コンピュータウイルスについて、皆さんは大体のイメージをもっていても、「コンピュータウイルスについて説明してください」といわれたら、
それについてきちんと説明することは難しいと思います。
コンピュータウイルスとは何でしょうか?
一言でいうと、ユーザーに害を及ぼすプログラム(スクリプト含む)の一つです。
「プログラムとスクリプトの違いは何?」というまた別の問いもありますが、それを説明するともう一つブログがかけてしまうので、それはまた別の機会にしたいと思います。
「ユーザーに害を及ぼすプログラム」は、英語では「malware-マルウェア-」などと言います。malwareの「mal」は「悪」や「異常」を表す接頭語です。

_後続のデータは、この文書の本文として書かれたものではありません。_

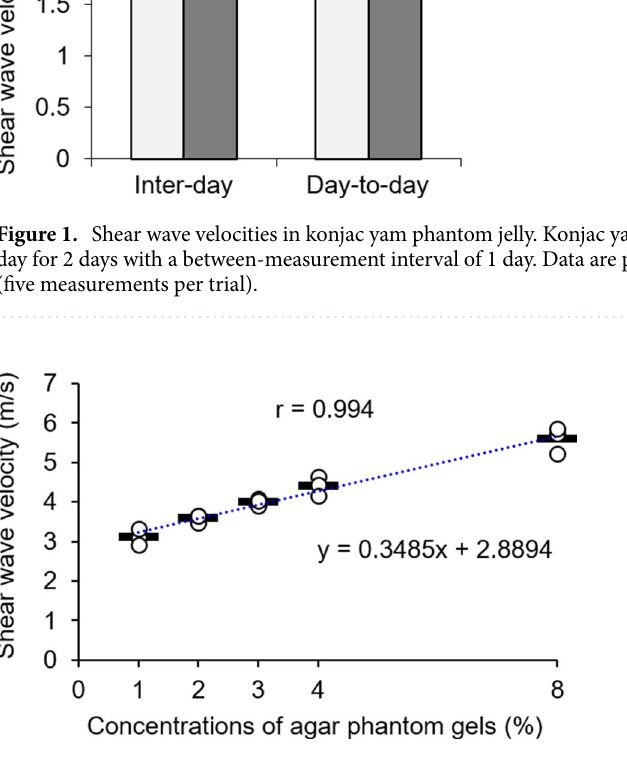
Figure 2. Shear wave velocities in agar phantom gels. The shear wave velocities in agar phantom gels (1%, 2%, 3%, 4%, and 8%) were measured three times. Horizontal bars indicate mean values.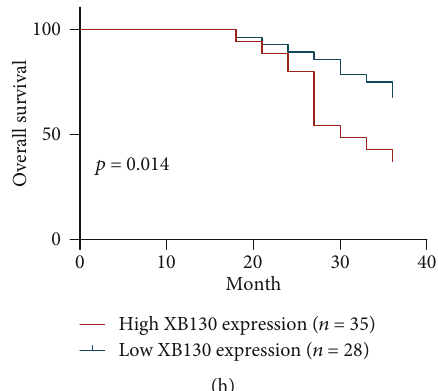
Figure 1: Expression of HBx and XB130 in liver cancer tissues and the matched adjacent normal tissues. (a) Di ff erentially expressed mRNAs in liver cancer tissues and adjacent normal tissues screened out using microarray-based analyses. (b, c) Expression of HBx and XB130 in liver cancer and adjacent tissues examined by RT-qPCR. (d, e) Correlation analyses on HBx and XB130 expression with tumor size. (f) HBx and XB130 expression in tissues analyzed by immunohistochemistry. (g, h) Survival analysis on HBx and XB130 expression with prognosis of liver cancer patients. ∗ p < 0 : 05 indicates statistical signi fi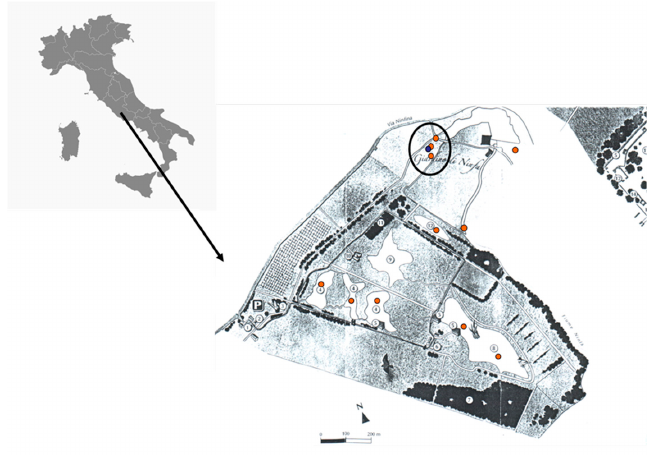
Figure 1. The study area. Orange dots indicate the localities within the Laghi di Ninfa Natural Reserve where Procambarus clarkii was found between 2008 and 2013, the blue dot indicates the only population of Cherax destructor present in the area up until 2012. Numbers indicate the different ponds of the wetland area of Pantanello. The circle indicates the area of cultivation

日本語ではこのマルウェアは一般的に「不正なプログラム」と呼ばれています。
「不正」とはいっても、通常のプログラム(ソフトウェア)も、ユーザーに害を及ぼすプログラムも、プログラムであることは一緒です。
プログラムなので、パソコンに入っているOS(基本ソフト)上で許されている動作しかできません。

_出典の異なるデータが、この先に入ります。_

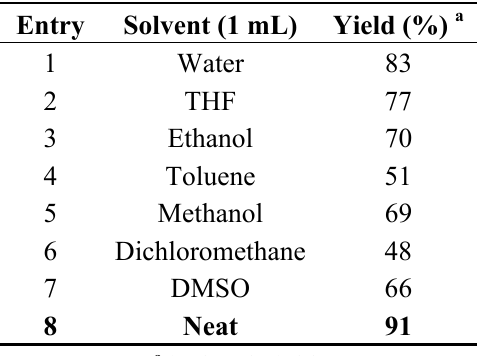
Table 1. Microwave-assisted (300 Watts, 90 °C, 24–50 psi) synthesis of 3-pyrrole substituted 2-azetidinones from 1 mmol of (±)- trans 3-amino-1-(chrysen-6-yl)-4- phenylazetidin-2-one with 1.2 mmol of 2,5-dimethoxytetrahydrofuran using molecular iodine as catalyst (20 mol%) for 3 min: solvent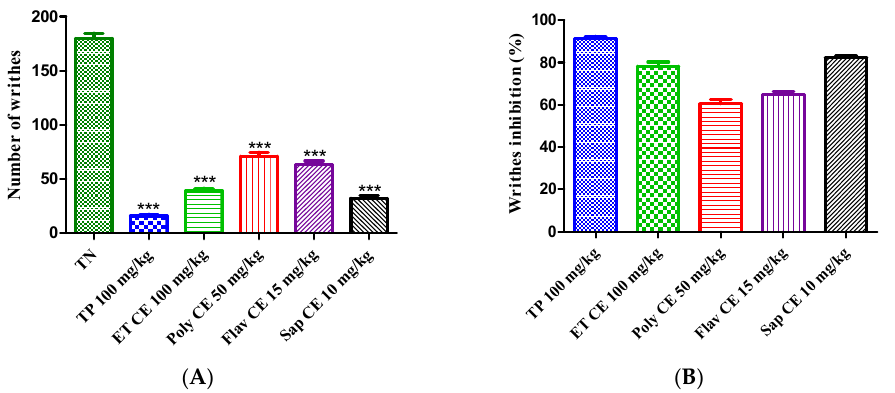
Figure 4. Antinociceptive activity of the C. europaea extracts on mice’s writhing behavior induced by acetic acid. ( A ) Number of abdominal contractions. ( B ) Inhibition of abdominal contractions in the treated groups. Values are expressed as mean ± SEM. Results are statistically different from the negative control ***: p <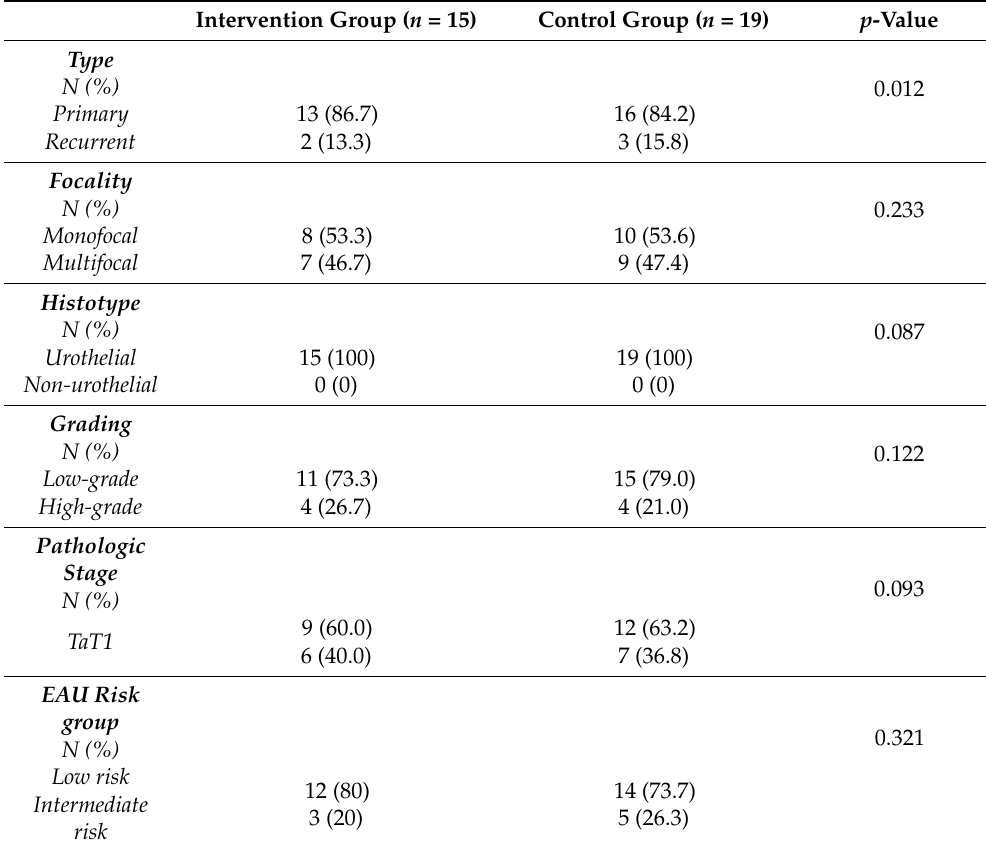
Table 2. Bladder tumors’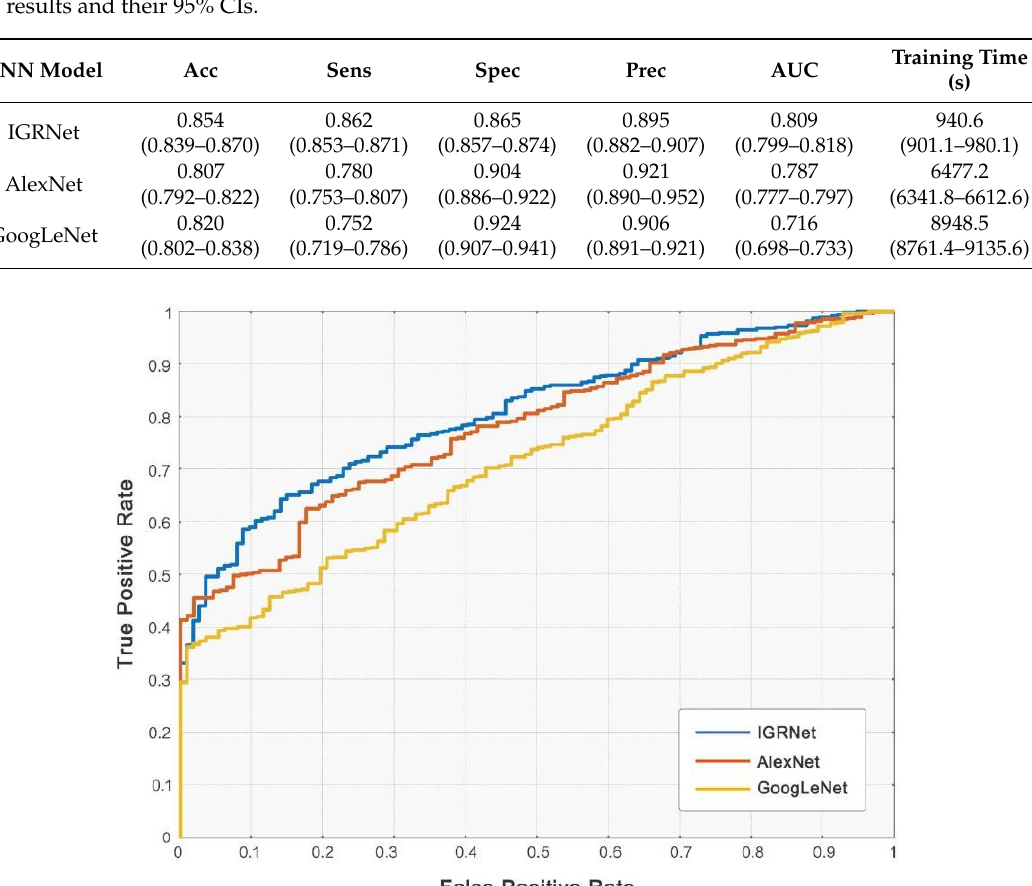
Figure 7. ROC curves of convolutional neural networks (CNNs).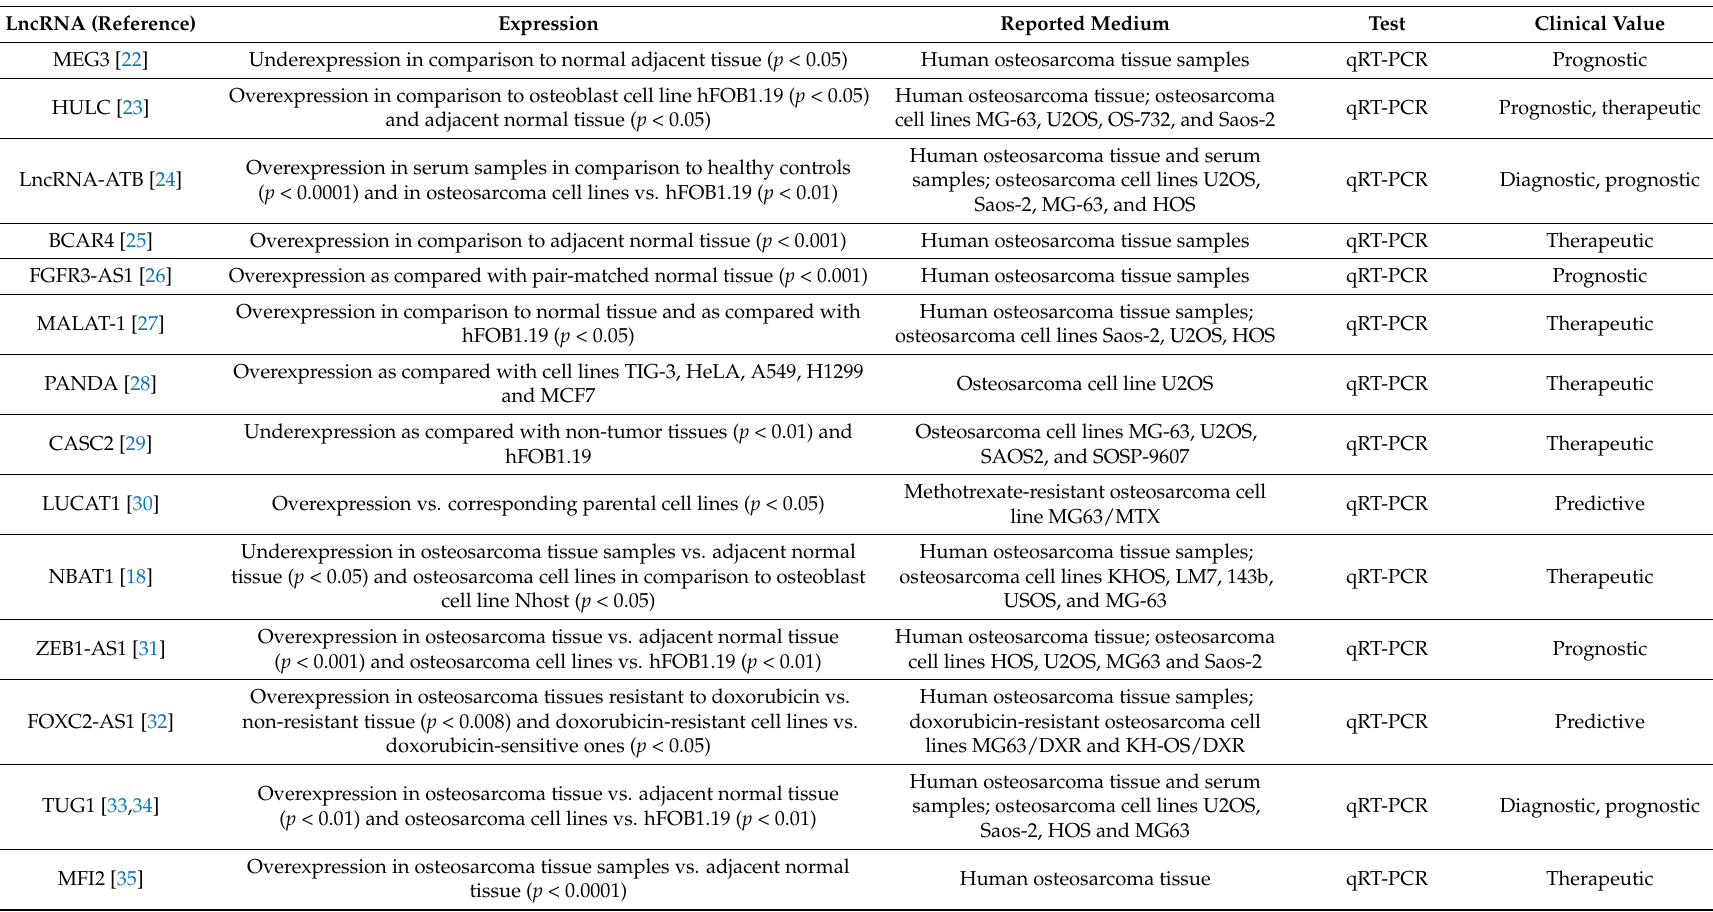
Table 1. Clinical value of lncRNAs involved in the pathogenesis and progression of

ただ、その実行結果がユーザーに害を与えるか、有益であるかの違いだけなのです。
これはあくまでも「ユーザー側の主観」の問題です。
こんな感じですね。
●プログラムA → ユーザーにとって有益な実行結果 → 通常のソフトウェア
●プログラムB → ユーザーにとって害のある実行結果 → コンピュータウイルス
ここでは、プログラムBがコンピュータウイルスなわけです。
OSやCPUには許されている動作であっても、その動作がユーザーにとって「悪質」であることが問題なのです。
不正なプログラムというと、OSやCPUの認めていない処理をするプログラムだと考える人がいるかもしれません。
ここではこうした誤解を避けるために、不正なプログラムという言い方を極力避け、「悪質なプログラム」ということにします。
なぜこんな屁理屈のような表現したかをいいますと、これこそがウイルス被害がなくならない原因だからです。
もし、ウイルスが通常のプログラムではなくOSやパソコンのハードウェアに対して何か特別な処理をさせるものだったらどうでしょうか?
その場合は、OSやハードウェアを改良して、はじめのところで不正な処理をさせないようにすれば被害をなくせます。
正しい処理を要求するプログラムだけを実行させるようにすればいいわけです。
ところがウイルスも、個々の処理(OSやハードウェアに要求する処理)は、いたって正当なのです。
OSは、今、発行されたシステムコール(プログラムからOSへの命令)がウイルスからのものなのか、通常のプログラムからのものなのかは全く分かりません。
コンピュータはいわれた通りに処理するだけです。
処理の結果、害を及ぼすものがウイルスをはじめとする、文字通り「ユーザーに害を及ぼすプログラム(悪質なプログラム)」なのです。